**Task requirements:** Copy the text of every row below word for word, omitting the pictures.

**Records for processing:**

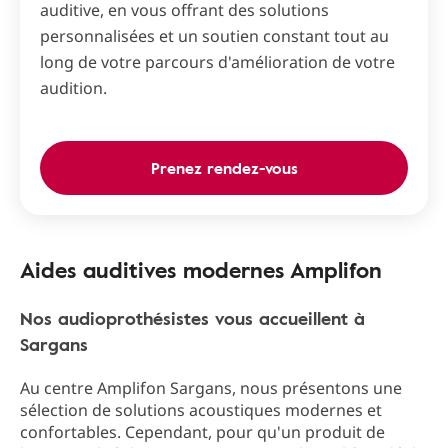
auditive, en vous offrant des solutions
personnalisées et un soutien constant tout au
long de votre parcours d'amélioration de votre
audition.
Prenez rendez-vous
Aides auditives modernes Amplifon
Nos audioprothésistes vous accueillent à
Sargans
Au centre Amplifon Sargans, nous présentons une
sélection de solutions acoustiques modernes et
confortables. Cependant, pour qu'un produit de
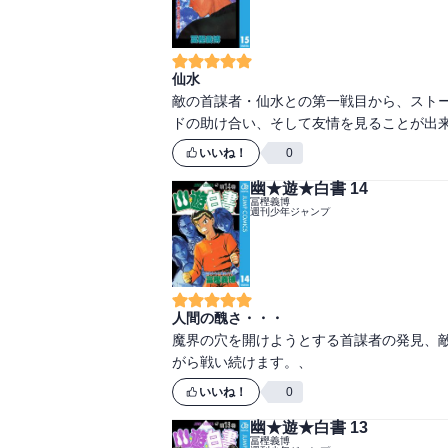
仙水
敵の首謀者・仙水との第一戦目から、スト
いいね！
0
幽★遊★白書 14
冨樫義博
週刊少年ジャンプ
人間の醜さ・・・
魔界の穴を開けようとする首謀者の発見、
いいね！
0
幽★遊★白書 13
冨樫義博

**Answer to the exercise:**
auditive, en vous offrant des solutions
personnalisées et un soutien constant tout au
long de votre parcours d'amélioration de votre
audition.
Prenez rendez-vous
Aides auditives modernes Amplifon
Nos audioprothésistes vous accueillent à
Sargans
Au centre Amplifon Sargans, nous présentons une
sélection de solutions acoustiques modernes et
confortables. Cependant, pour qu'un produit de
仙水
敵の首謀者・仙水との第一戦目から、スト
いいね！
0
幽★遊★白書 14
冨樫義博
週刊少年ジャンプ
人間の醜さ・・・
魔界の穴を開けようとする首謀者の発見、
いいね！
0
幽★遊★白書 13
冨樫義博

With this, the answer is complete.